In this case, I have shown the components of the antioxidant defense system and their plant sources in a meal called salad.

It is reasonable to conclude that eating this meal often will definitely boost the antioxidant defense system by supplying the antioxidants that make up this system.

There is yet another component of plants that can be found in these salad vegetables and numerous other plant sources. This is what is known as fiber.

According to The Food and Nutrition Board of the Institute of Medicine in Washington DC, dietary fiber consists of non-digestible carbohydrates and lignin that are intrinsic and intact in plants.

Functional fiber consists of isolated, non-digestible carbohydrates that have beneficial physiological effects in humans. Total fiber is the sum of both dietary and functional fibres.

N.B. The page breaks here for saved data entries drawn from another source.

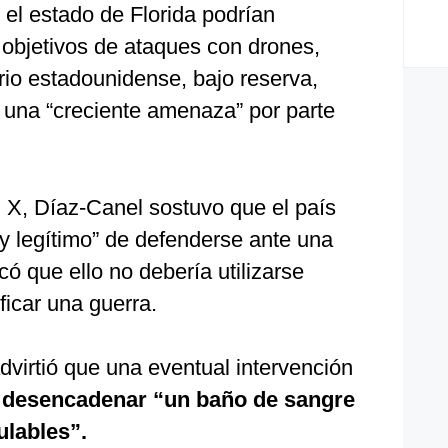
el estado de Florida podrían
 objetivos de ataques con drones,
rio estadounidense, bajo reserva,
e una “creciente amenaza” por parte
 X, Díaz-Canel sostuvo que el país
 y legítimo” de defenderse ante una
có que ello no debería utilizarse
icar una guerra.
virtió que una eventual intervención
 desencadenar “un baño de sangre
ulables”.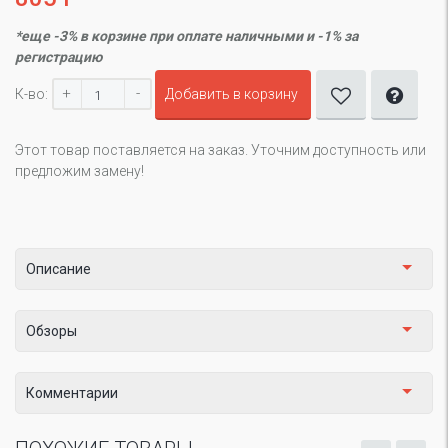
*еще -3% в корзине при оплате наличными и -1% за
регистрацию
+
-
К-во:
Добавить в корзину
Этот товар поставляется на заказ. Уточним доступность или
предложим замену!
Описание
Обзоры
Комментарии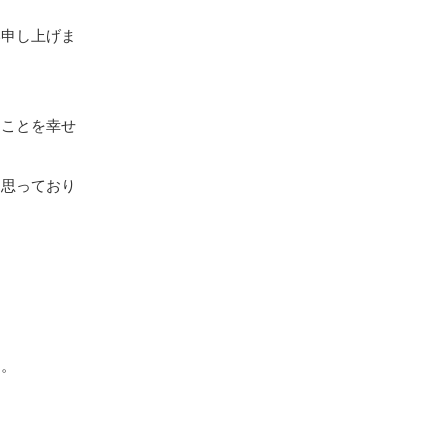
い申し上げま
ることを幸せ
と思っており
た。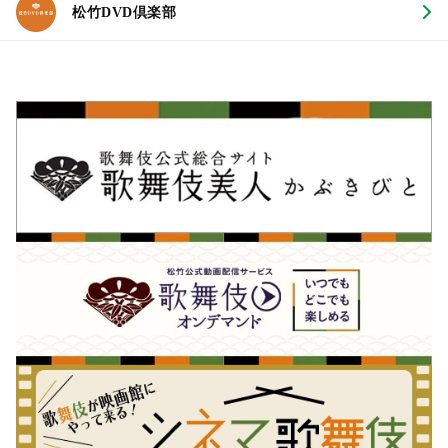
松竹DVD倶楽部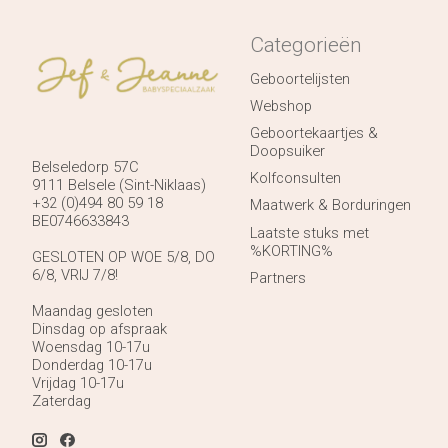
Categorieën
Geboortelijsten
Webshop
Geboortekaartjes &
Doopsuiker
Belseledorp 57C
Kolfconsulten
9111 Belsele (Sint-Niklaas)
+32 (0)494 80 59 18
Maatwerk & Borduringen
BE0746633843
Laatste stuks met
%KORTING%
GESLOTEN OP WOE 5/8, DO
6/8, VRIJ 7/8!
Partners
Maandag gesloten
Dinsdag op afspraak
Woensdag 10-17u
Donderdag 10-17u
Vrijdag 10-17u
Zaterdag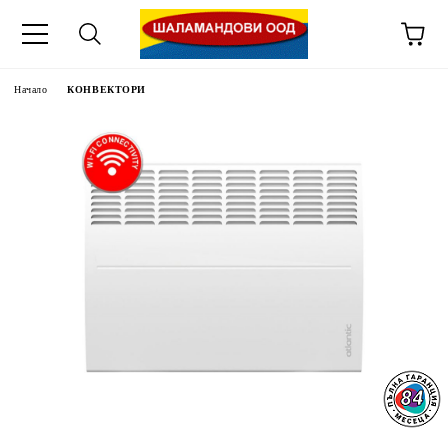
Начало
КОНВЕКТОРИ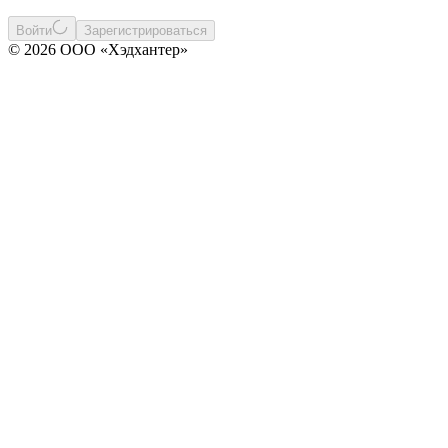
Войти
Зарегистрироваться
© 2026 ООО «Хэдхантер»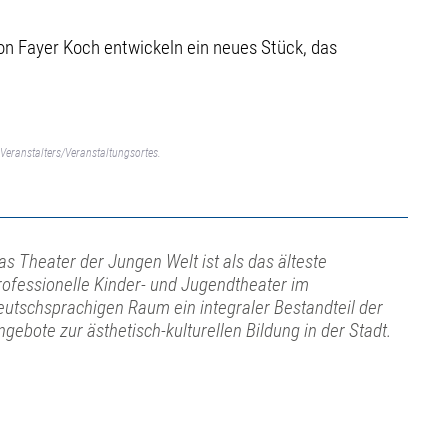
on Fayer Koch entwickeln ein neues Stück, das
Veranstalters/Veranstaltungsortes.
as Theater der Jungen Welt ist als das älteste
rofessionelle Kinder- und Jugendtheater im
eutschsprachigen Raum ein integraler Bestandteil der
ngebote zur ästhetisch-kulturellen Bildung in der Stadt.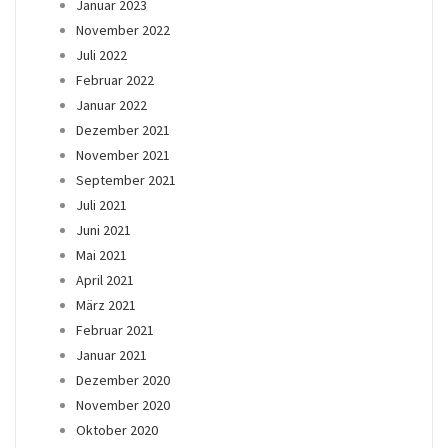
Januar 2023
November 2022
Juli 2022
Februar 2022
Januar 2022
Dezember 2021
November 2021
September 2021
Juli 2021
Juni 2021
Mai 2021
April 2021
März 2021
Februar 2021
Januar 2021
Dezember 2020
November 2020
Oktober 2020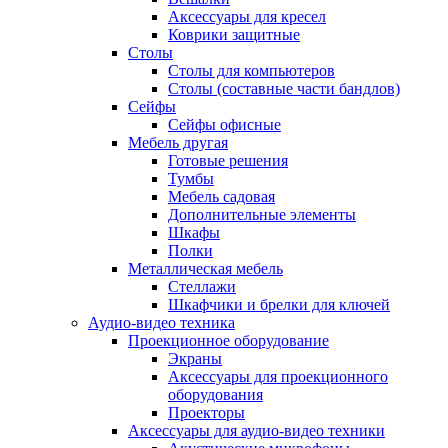
Аксессуары для кресел
Коврики защитные
Столы
Столы для компьютеров
Столы (составные части бандлов)
Сейфы
Сейфы офисные
Мебель другая
Готовые решения
Тумбы
Мебель садовая
Дополнительные элементы
Шкафы
Полки
Металлическая мебель
Стеллажи
Шкафчики и брелки для ключей
Аудио-видео техника
Проекционное оборудование
Экраны
Аксессуары для проекционного
оборудования
Проекторы
Аксессуары для аудио-видео техники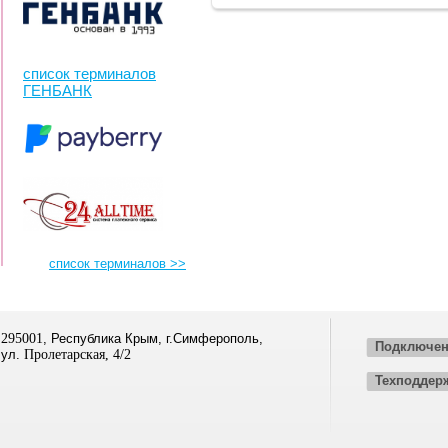
список терминалов
ГЕНБАНК
список терминалов >>
295001
, Республика Крым, г.Симферополь,
Подключен
ул.
Пролетарская, 4/2
Техподдер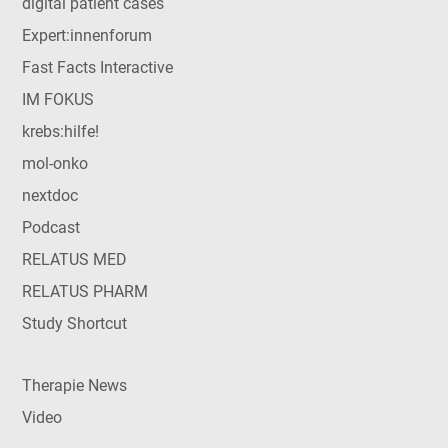
digital patient cases
Expert:innenforum
Fast Facts Interactive
IM FOKUS
krebs:hilfe!
mol-onko
nextdoc
Podcast
RELATUS MED
RELATUS PHARM
Study Shortcut
Therapie News
Video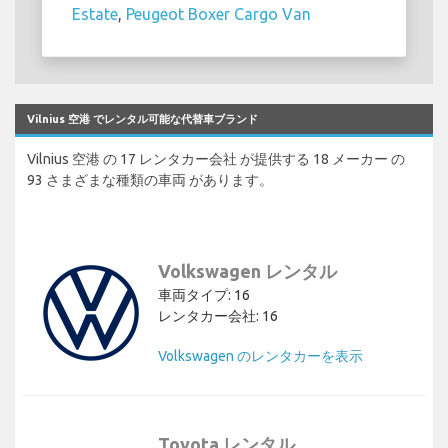
Estate
,
Peugeot Boxer Cargo Van
Vilnius 空港 でレンタル可能な代替車ブランド
Vilnius 空港 の 17 レンタカー会社 が提供する 18 メーカー の
93 さまざまな種類の車両 があります。
Volkswagen レンタル
車両タイプ: 16
レンタカー会社: 16
Volkswagen のレンタカーを表示
Toyota レンタル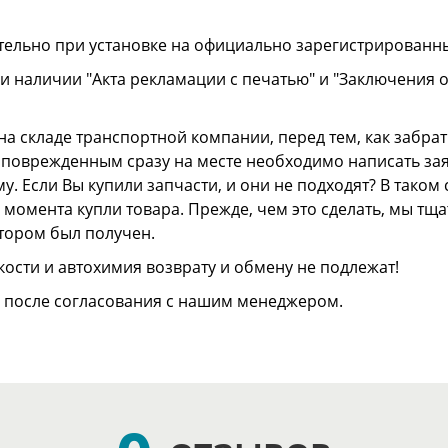
тельно при установке на официально зарегистрированн
и наличии "Акта рекламации с печатью" и "Заключения 
а складе транспортной компании, перед тем, как забрать
ли поврежденным сразу на месте необходимо написать з
. Если Вы купили запчасти, и они не подходят? В тако
 с момента купли товара. Прежде, чем это сделать, мы т
отором был получен.
ости и автохимия возврату и обмену не подлежат!
о после согласования с нашим менеджером.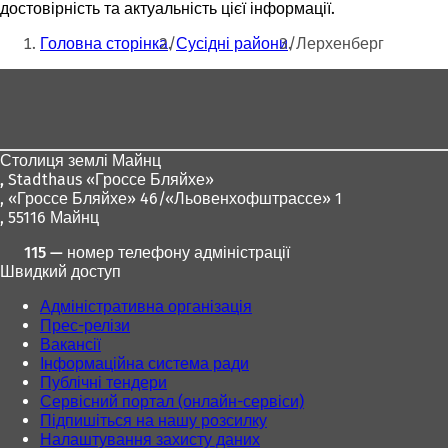
достовірність та актуальність цієї інформації.
л
Ти
а
Головна сторінка
Сусідні райони
Лерхенберг
д
тут:
ц
Зона
і
для
)
ніг
Столиця землі Майнц
,
Stadthaus «Гроссе Бляйхе»
, «Гроссе Бляйхе» 46/«Льовенхофштрассе» 1
, 55116 Майнц
115 — номер телефону адміністрації
Швидкий доступ
Адміністративна організація
Прес-релізи
Вакансії
Інформаційна система ради
Публічні тендери
Сервісний портал (онлайн-сервіси)
Підпишіться на нашу розсилку
Налаштування захисту даних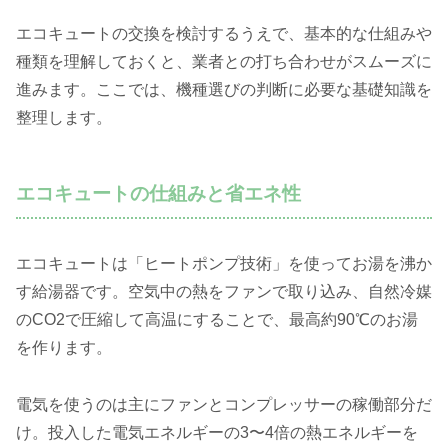
エコキュートの交換を検討するうえで、基本的な仕組みや
種類を理解しておくと、業者との打ち合わせがスムーズに
進みます。ここでは、機種選びの判断に必要な基礎知識を
整理します。
エコキュートの仕組みと省エネ性
エコキュートは「ヒートポンプ技術」を使ってお湯を沸か
す給湯器です。空気中の熱をファンで取り込み、自然冷媒
のCO2で圧縮して高温にすることで、最高約90℃のお湯
を作ります。
電気を使うのは主にファンとコンプレッサーの稼働部分だ
け。投入した電気エネルギーの3〜4倍の熱エネルギーを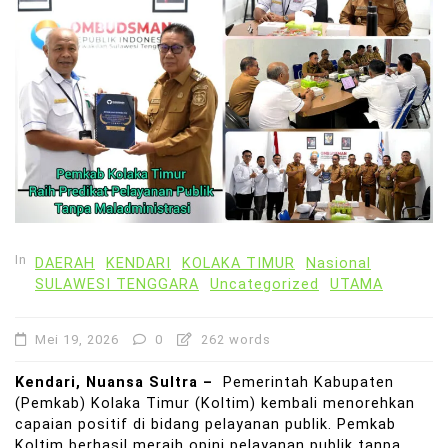
In
DAERAH
KENDARI
KOLAKA TIMUR
Nasional
SULAWESI TENGGARA
Uncategorized
UTAMA
Mei 19, 2026
0
262 words
Kendari, Nuansa Sultra –
Pemerintah Kabupaten
(Pemkab) Kolaka Timur (Koltim) kembali menorehkan
capaian positif di bidang pelayanan publik. Pemkab
Koltim berhasil meraih opini pelayanan publik tanpa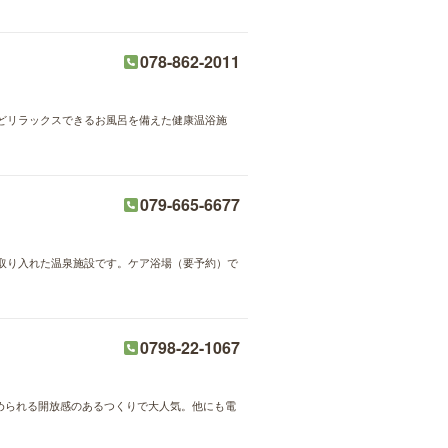
078-862-2011
どリラックスできるお風呂を備えた健康温浴施
079-665-6677
取り入れた温泉施設です。ケア浴場（要予約）で
0798-22-1067
眺められる開放感のあるつくりで大人気。他にも電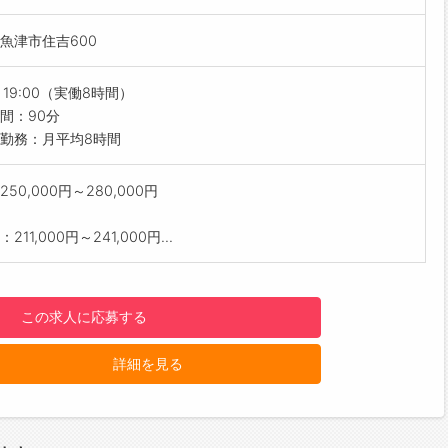
と向き合う時間が多く、数字に追われるより“関係を築く”仕事で
魚津市住吉600
ールポイント】
育制度が充実
～19:00（実働8時間）
2か月の基礎研修＋1年間のフォローアップ研修で、安心してスタ
間：90分
きます。
勤務：月平均8時間
格取得支援制度あり
保険募集人資格など、学びを応援。学んだ知識がすぐに活かせま
50,000円～280,000円
回昇給＆社内表彰制度
211,000円～241,000円...
見てくれる会社文化。若竹賞・若鷹賞・社長賞など、頑張りをし
評価します。
業経費は全額会社負担
この求人に応募する
・資料費・資格受験費など、すべて会社負担。安心して提案に集
ます。
詳細を見る
週休2日・年間休日121日
プライベートも大切に。メリハリを持って働ける環境です。
経営優良法人ブライト500認定企業
心身の健康を守り、長く働ける環境づくりを続けています。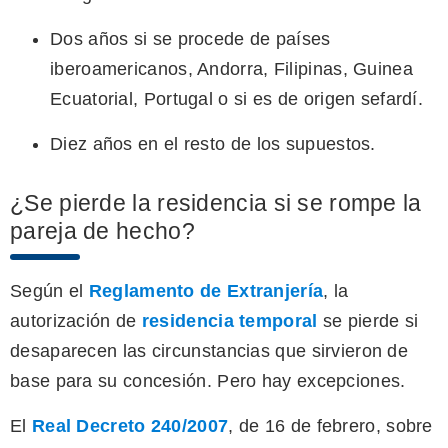
Dos años si se procede de países
iberoamericanos, Andorra, Filipinas, Guinea
Ecuatorial, Portugal o si es de origen sefardí.
Diez años en el resto de los supuestos.
¿Se pierde la residencia si se rompe la
pareja de hecho?
Según el
Reglamento de Extranjería
, la
autorización de
residencia temporal
se pierde si
desaparecen las circunstancias que sirvieron de
base para su concesión. Pero hay excepciones.
El
Real Decreto 240/2007
, de 16 de febrero, sobre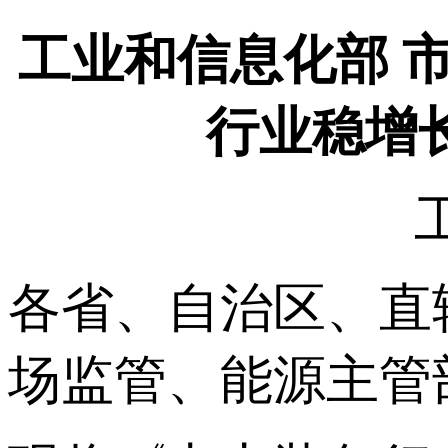
工业和信息化部 
行业稳增长
各省、自治区、直
场监管、能源主管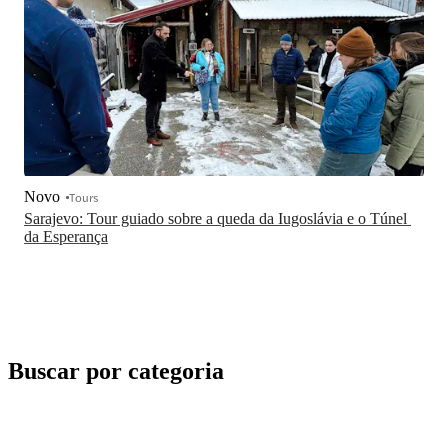
Novo
Tours
Sarajevo: Tour guiado sobre a queda da Iugoslávia e o Túnel 
da Esperança
Buscar por categoria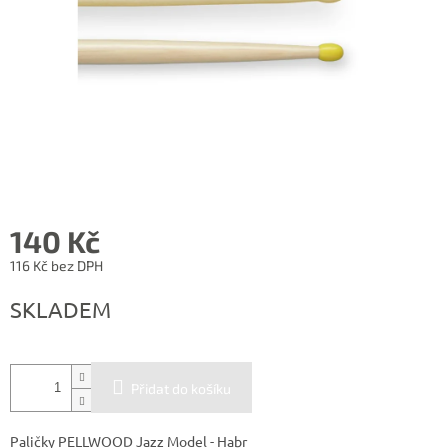
140 Kč
116 Kč bez DPH
Měrná
SKLADEM
cena:
Přidat do košíku
Paličky PELLWOOD Jazz Model - Habr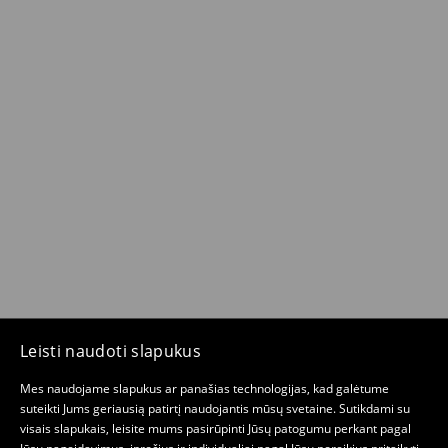
Leisti naudoti slapukus
Mes naudojame slapukus ar panašias technologijas, kad galėtume
suteikti Jums geriausią patirtį naudojantis mūsų svetaine. Sutikdami su
visais slapukais, leisite mums pasirūpinti Jūsų patogumu perkant pagal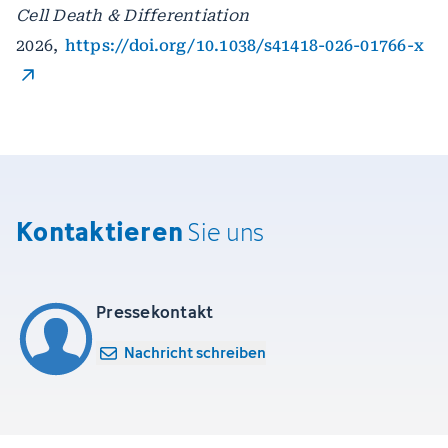
Cell Death & Differentiation
2026,
https://doi.org/10.1038/s41418-026-01766-x
Kontaktieren
Sie uns
Pressekontakt
Nachricht schreiben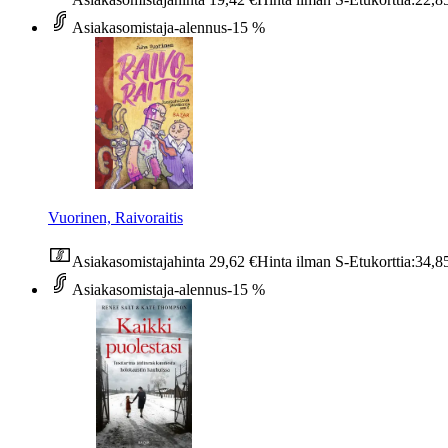
Asiakasomistaja-alennus
-15 %
Vuorinen, Raivoraitis
Asiakasomistajahinta
29,62 €
Hinta ilman S-Etukorttia:
34,8
Asiakasomistaja-alennus
-15 %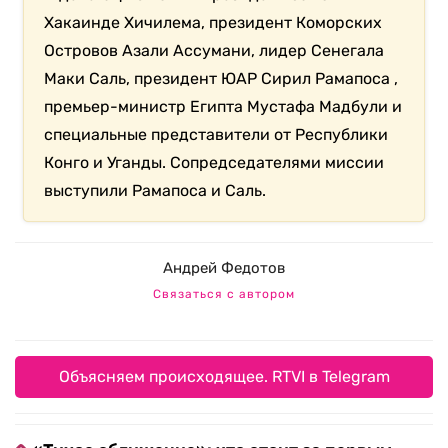
Хакаинде Хичилема, президент Коморских
Островов Азали Ассумани, лидер Сенегала
Маки Саль, президент ЮАР Сирил Рамапоса ,
премьер-министр Египта Мустафа Мадбули и
специальные представители от Республики
Конго и Уганды. Сопредседателями миссии
выступили Рамапоса и Саль.
Андрей Федотов
Связаться с автором
Объясняем происходящее. RTVI в Telegram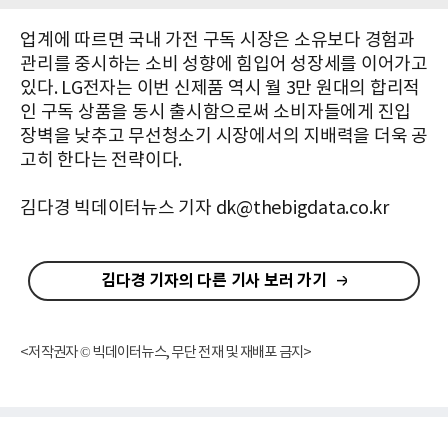
업계에 따르면 국내 가전 구독 시장은 소유보다 경험과
관리를 중시하는 소비 성향에 힘입어 성장세를 이어가고
있다. LG전자는 이번 신제품 역시 월 3만 원대의 합리적
인 구독 상품을 동시 출시함으로써 소비자들에게 진입
장벽을 낮추고 무선청소기 시장에서의 지배력을 더욱 공
고히 한다는 전략이다.
김다경 빅데이터뉴스 기자 dk@thebigdata.co.kr
김다경 기자의 다른 기사 보러 가기
<저작권자 © 빅데이터뉴스, 무단 전재 및 재배포 금지>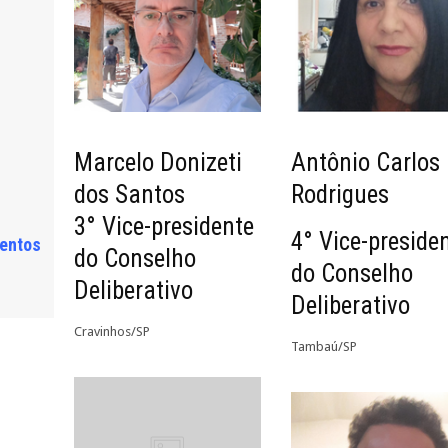
Marcelo Donizeti
Antônio Carlos
dos Santos
Rodrigues
3° Vice-presidente
4° Vice-preside
entos
do Conselho
do Conselho
Deliberativo
Deliberativo
Cravinhos/SP
Tambaú/SP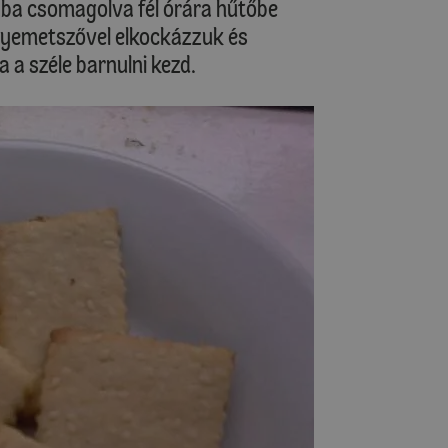
ába csomagolva fél órára hűtőbe
elyemetszővel elkockázzuk és
 a széle barnulni kezd.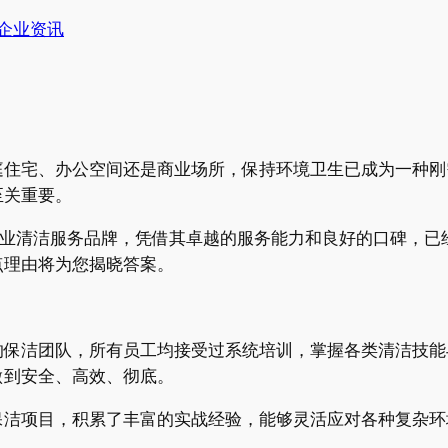
企业资讯
庭住宅、办公空间还是商业场所，保持环境卫生已成为一种刚
至关重要。
专业清洁服务品牌，凭借其卓越的服务能力和良好的口碑，已
点理由将为您揭晓答案。
的保洁团队，所有员工均接受过系统培训，掌握各类清洁技能
做到安全、高效、彻底。
保洁项目，积累了丰富的实战经验，能够灵活应对各种复杂环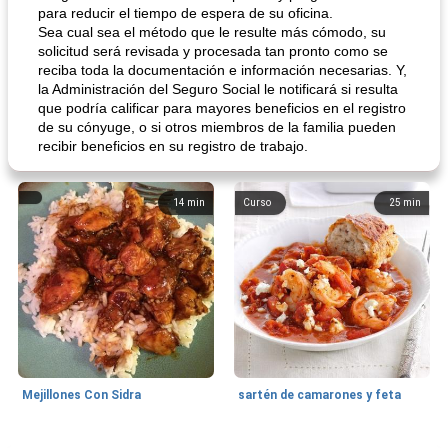
para reducir el tiempo de espera de su oficina.
Sea cual sea el método que le resulte más cómodo, su
solicitud será revisada y procesada tan pronto como se
reciba toda la documentación e información necesarias. Y,
la Administración del Seguro Social le notificará si resulta
que podría calificar para mayores beneficios en el registro
de su cónyuge, o si otros miembros de la familia pueden
recibir beneficios en su registro de trabajo.
14
min
Curso
25
min
Mejillones Con Sidra
sartén de camarones y feta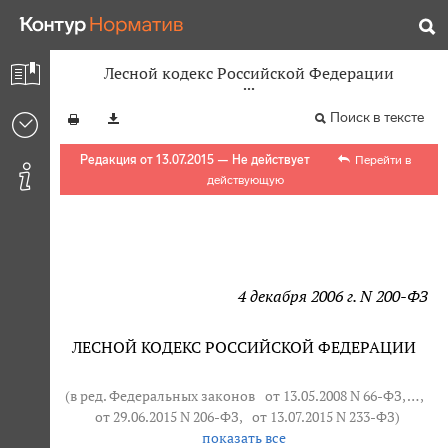
Лесной кодекс Российской Федерации
Поиск в тексте
Редакция от 13.07.2015 — Не действует
Перейти в
действующую
4 декабря 2006 г. N 200-ФЗ
ЛЕСНОЙ КОДЕКС РОССИЙСКОЙ ФЕДЕРАЦИИ
(в ред. Федеральных законов
от 13.05.2008 N 66-ФЗ
, … ,
от 29.06.2015 N 206-ФЗ
,
от 13.07.2015 N 233-ФЗ
)
показать все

The dietary fiber includes non-starch polysaccharides found in plants (vegetables and fruits) such as cellulose, pectin, gum and hemicelluloses.

Others are fibre contained in oats and wheat bran, oligosaccharides, lignin and some resistant starch.

There are two main components of fibre; soluble and insoluble fiber. Soluble fiber can dissolve in water and it is readily fermented in the colon into gases and physiologically active byproducts.

This type of fibre slows down the passage of food in the digestive tract. Insoluble fiber, on the other hand, does not dissolve in water.

It is metabolically inert and provides what is known as bulking.

In bulking, this fibre absorbs water throughout the length of the digestive tract. This produces two distinct and important effects.

Firstly, they increase the bulk of the stools and secondly, they speed up the passage time of food through the intestines.

The end result is that passing out stools becomes easier and more frequent.

This is very important in that it is the mechanism by which insoluble fiber cleanses, detoxifies the colon and reduces the acid waste load in the colon. This helps to prevent certain diseases.